Since the church did not begin in the 20th or 21st
centuries it is necessary and proper that we look at history of the early
church to help us understand how the early believers understood and practiced
the principles and teachings on worship. Also it is helpful to consideration
the Reformation when there was a great recovery of some of the earlier patterns
to varying degrees.
The place to begin is with clear statements of Scripture and
the place NOT to begin is with our feelings, our emotions and likes or
dislikes. Certainly these factors will impact our evaluations but they are not
to be our beginning point or our standard of judgment.
There need not be a conflict or disconnect between a planned
and orderly service and the living active ministry of God’s Spirit. God himself
is the one who gave commandments to use order and form in his worship. The
first 4 of the 10 commandments concern God as the proper object of worship with
some detail of what is acceptable and unacceptable worship.

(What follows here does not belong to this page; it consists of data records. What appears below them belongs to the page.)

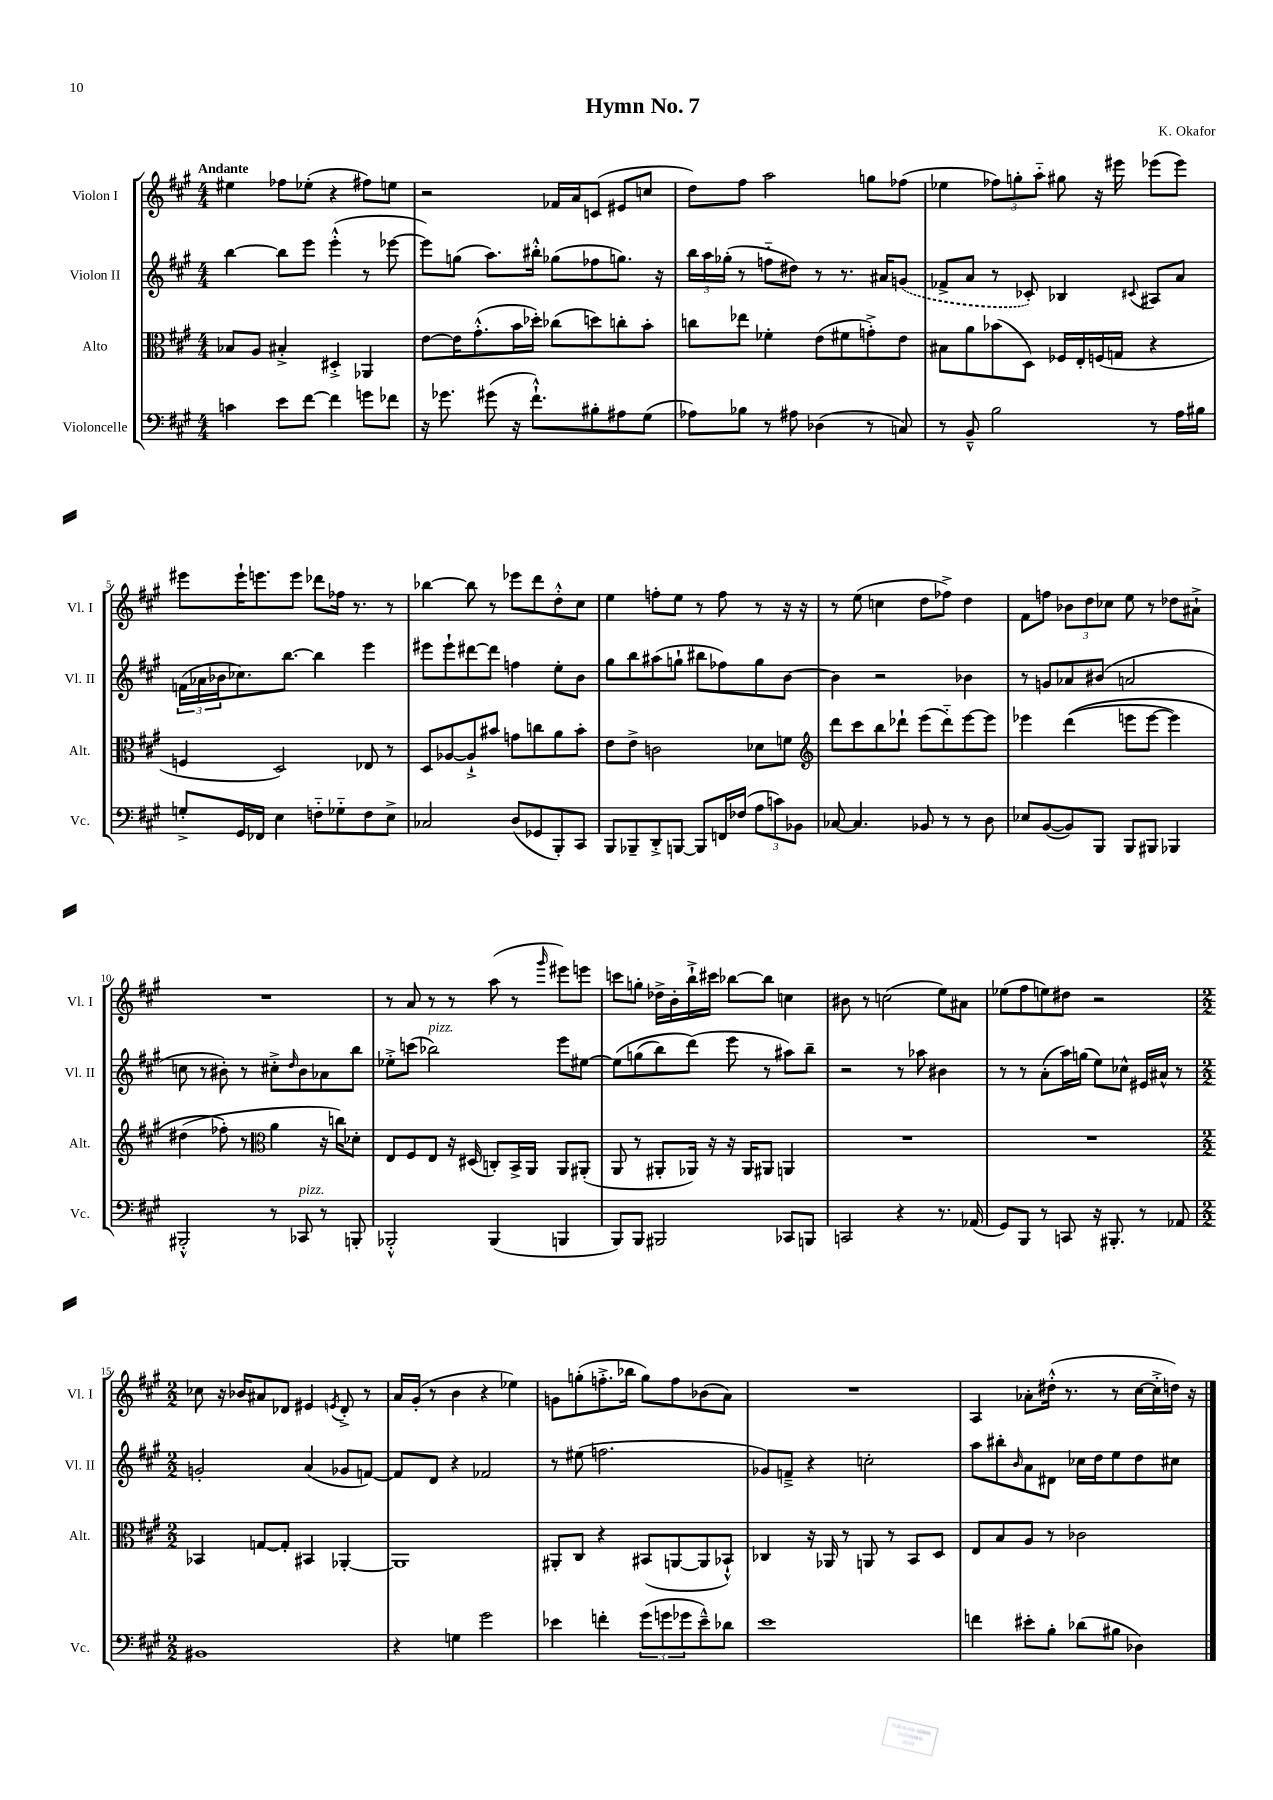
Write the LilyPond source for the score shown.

\header { title = "Hymn No. 7" composer = "K. Okafor" }
<<
\new StaffGroup <<
\new Staff = "s0" \with { instrumentName = "Violon I" shortInstrumentName = "Vl. I" } {
    \clef treble \key a \major \numericTimeSignature \time 4/4 \tempo "Andante"
    eis''4 fes''8 ees''8-.( r4 fis''8) e''8 |
    r2 fes'16 a'16 c'8( eis'8 c''8 |
    d''8) fis''8 a''2 g''8 fes''8( |
    ees''4 \tuplet 3/2 { fes''8) g''8-. a''8-_ } gis''8 r16 eis'''16 ees'''8( ees'''8) |
    eis'''8 eis'''16-! e'''8. e'''8 des'''8 fes''16 r8. r8 |
    bes''4~ bes''8 r8 ees'''8 d'''8 d''8-.-^ cis''8 |
    e''4 f''8-. e''8 r8 f''8 r8 r16 r16 |
    r8 e''8( c''4 d''8 fes''8->) d''4 |
    fis'8 f''8 \tuplet 3/2 { bes'8 d''8 ces''8 } e''8 r8 des''8 ais'8-!-> |
    R1 |
    r8 a'8 r8 r8 a''8( r8 \grace { gis'''16 } eis'''8) e'''8 |
    c'''8 g''8-. des''16-> b'16-. b''16-!-> cis'''16 bes''8~ bes''8 c''4 |
    bis'8 r8 c''2( e''8) ais'8 |
    ees''8( fis''8 e''8) dis''8 r2 |
    \numericTimeSignature \time 2/2 ces''8 r16 bes'16 ais'8 des'8 eis'4 \acciaccatura { e'8 } des'8-.-> r8 |
    a'16 gis'16-.( r8 b'4 r4 ees''4) |
    g'8 g''8-.( f''8.-.-> bes''16 g''8) f''8 bes'8( a'8) |
    R1 |
    a4 aes'8-. dis''16-.-^( r8. r8 cis''16~ cis''16-.-> d''16) r16 \bar "|." |
}
\new Staff = "s1" \with { instrumentName = "Violon II" shortInstrumentName = "Vl. II" } {
    \clef treble \key a \major \numericTimeSignature \time 4/4
    b''4~ b''8 e'''8 e'''4-.-^( r8 ees'''8~ |
    ees'''8) g''8( a''8.) bis''16-.-^ ges''8( fes''8 g''8.) r16 |
    \tuplet 3/2 { b''16 a''16 ges''16-.( } r8 f''8-_ dis''8) r8 r8. ais'16 \once \slurDashed g'8( |
    fes'8-> a'8 r8 ces'8-.) bes4 \appoggiatura { cis'8 } ais8 a'8 |
    \tuplet 3/2 { f'16( aes'16 bes'16 } ces''8.) b''8.~ b''4 e'''4 |
    eis'''8 eis'''8-! dis'''8~ dis'''8 f''4 e''8-. b'8 |
    gis''8 b''8 ais''8( g''8-! bis''8 fes''8) g''8 b'8~ |
    b'4 r2 bes'4 |
    r8 g'8 aes'8 bis'8( a'2 |
    c''8 r8 bis'8-.) r8 cis''8-.-> \grace { d''16 } bis'8 aes'8 b''8 |
    ees''8-.-> c'''8( bes''2^\markup { \italic "pizz." }) e'''8 eis''8~ |
    eis''8\( g''8( b''8) d'''8(\) e'''8 r8 ais''8) b''8-- |
    r2 r8 aes''8 bis'4 |
    r8 r8 a'8-.( a''16) g''16( e''8) ces''8-^ eis'16 ais'16-^ r8 |
    \numericTimeSignature \time 2/2 g'2-. a'4( ges'8 f'8~) |
    f'8 d'8 r4 fes'2 |
    r8 eis''8( f''2. |
    ges'8) f'8---> r4 c''2-. |
    a''8 bis''8-. \grace { b'16 } a'8 dis'8 ces''16 d''16 e''8 d''8 cis''8 \bar "|." |
}
\new Staff = "s2" \with { instrumentName = "Alto" shortInstrumentName = "Alt." } {
    \clef alto \key a \major \numericTimeSignature \time 4/4
    bes8 a8 bis4-.-> dis4-.-> aes,4 |
    e'8~ e'16 gis'8.-.-^( b'16 des''16-.) ces''8( d''8) c''8-. b'8-. |
    c''8 ees''8 fes'4-. e'8( fis'8 g'8-.->) e'8 |
    bis8 a'8 bes'8( d8) fes16 e16-. f16( g16 r4 |
    f4 d2) ees8 r8 |
    d8 aes8~ aes8-!-> bis'8 g'8 c''8 a'8 bis'8-. |
    e'8 e'8-> c'2 des'8 f'8 |
    \clef treble d'''8 cis'''8 b''8 des'''8-! e'''8( des'''8-_) e'''8~ e'''8 |
    ees'''4 d'''4(\( e'''8 e'''8~ e'''4) |
    dis''4( fes''8-.\) r8 \clef alto a'4 r16 c''16) des'8-. |
    e8 fis8 e8 r16 dis16( c8-.) b,16-> a,16 a,8 ais,8-.( |
    a,8 r8 ais,8-. aes,16) r16 r16 aes,16 ais,8 a,4 |
    R1 |
    R1 |
    \numericTimeSignature \time 2/2 bes,4 g8~ g8-. bis,4 aes,4~-. |
    aes,1 |
    ais,8-. cis8 r4 bis,8( a,8~ a,8 bes,8-!-^) |
    ces4 r16 aes,16 r8 a,8 r8 b,8 d8 |
    e8 b8 a8 r8 ces'2 \bar "|." |
}
\new Staff = "s3" \with { instrumentName = "Violoncelle" shortInstrumentName = "Vc." } {
    \clef bass \key a \major \numericTimeSignature \time 4/4
    c'4 e'8 fis'8~ fis'4 g'8 fes'8 |
    r16 ges'8. gis'8( r16 fis'8.-!-^) bis8-. ais8 gis8( |
    aes8) bes8 r8 ais8 des4( r8 c8) |
    r8 b,8---^ b2 r8 a16 bis16 |
    g8-.-> gis,16 fes,16 e4 f8-_ ges8-_ f8 e8-> |
    ces2 d8( ges,8 b,,8-.) cis,8 |
    b,,8 bes,,8-- d,8-.-> b,,8~ b,,8 f,16 fes16( \tuplet 3/2 { a8 c'8) bes,8 } |
    ces8~ ces4. bes,8 r8 r8 d8 |
    ees8 b,8~( b,8) b,,8 b,,8 bis,,8 bes,,4 |
    bis,,2-.-^ r8 ces,8^\markup { \italic "pizz." } r8 b,,8-. |
    bes,,2-.-^ bes,,4( b,,4 |
    b,,8) b,,8 bis,,2 ces,8 b,,8 |
    c,2 r4 r8. aes,16( |
    gis,8) b,,8 r8 c,8 r16 bis,,8.-. r8 aes,8 |
    \numericTimeSignature \time 2/2 bis,1 |
    r4 g4 gis'2 |
    ees'4 f'4-. \tuplet 3/2 { gis'8( g'8 ges'8 } ees'8---^) des'8 |
    e'1 |
    f'4 eis'8-. b8-. des'8( bis8 des4) \bar "|." |
}
>>
>>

It can be helpful and I believe scriptural for us to think
of corporate worship as a meeting between God in Christ and his people in which
dialogue is to occur. This dialogue is of a special nature because it involves
the holy God and people. Just as there is protocol when we meet with important
and superior in rank people there certainly protocol when we meet with God.
Now all gatherings for worship have some sort of pattern.
Even those who say they are not liturgical have at least a bare bones
structure. But our quest must be to have
as full of biblical pattern as possible so that God is properly acknowledged as
God and is approached through Jesus Christ our only Mediator and his people are
spiritually nourished through his Word.
Here are some questions we should consider. In looking at
Christian worship gatherings as described or prescribed in the New Testament
what element do we know were present and should be present in our gatherings?
Have culled those from the scripture text what elements found in the old
covenant scriptures would be unchanged by the coming of Jesus Christ? What
principles of worship from both Testaments are to be embodied in our structure
both form and words (speech, deeds and actions of leaders and congregants)? How
should these be structured in a movement of divine human dialogue and
encounter? There is no one set invariable pattern but a general pattern can
certainly be discerned and implemented.
In planning the various elements of a service of worship we
must ask questions of each one? Why are
we doing this? What is its biblical authorization and what is its spiritual and
practical purpose? How does it relate to the movement and flow (vital pattern) of
the worship gathering and event? We can
plan the meeting but we cannot plan the inner transaction of worship. Our
planning must assist the worshipper to encounter God in His Word by his Spirit
in fellowship with the company of believers gathered.
A fourfold general pattern of our gatherings for worship can
be seen as: Gathering Together before our God; Approaching Him in worship which
centers on His attributes and our humble recognition that He alone is God and
we are his people; the Declaration of His truth and our participation in it
through the Lord’s Table and our departure for service though whole life
worship of living. In this structure God speaks and we respond and through its
movement the gospel should be discerned.
Let me pause here and post- just some beginning food for
I appreciate your food for thought. Here’s a thought…Paul always spoke/prayed a blessing over God’s people. I know we are there for God, but Paul always spoke/prayed blessings as well as giving God’s Word. I have also been thinking on Samuel, as a young child, growing up “in the church.” Can you comment on children’s place in the worship service/gathering?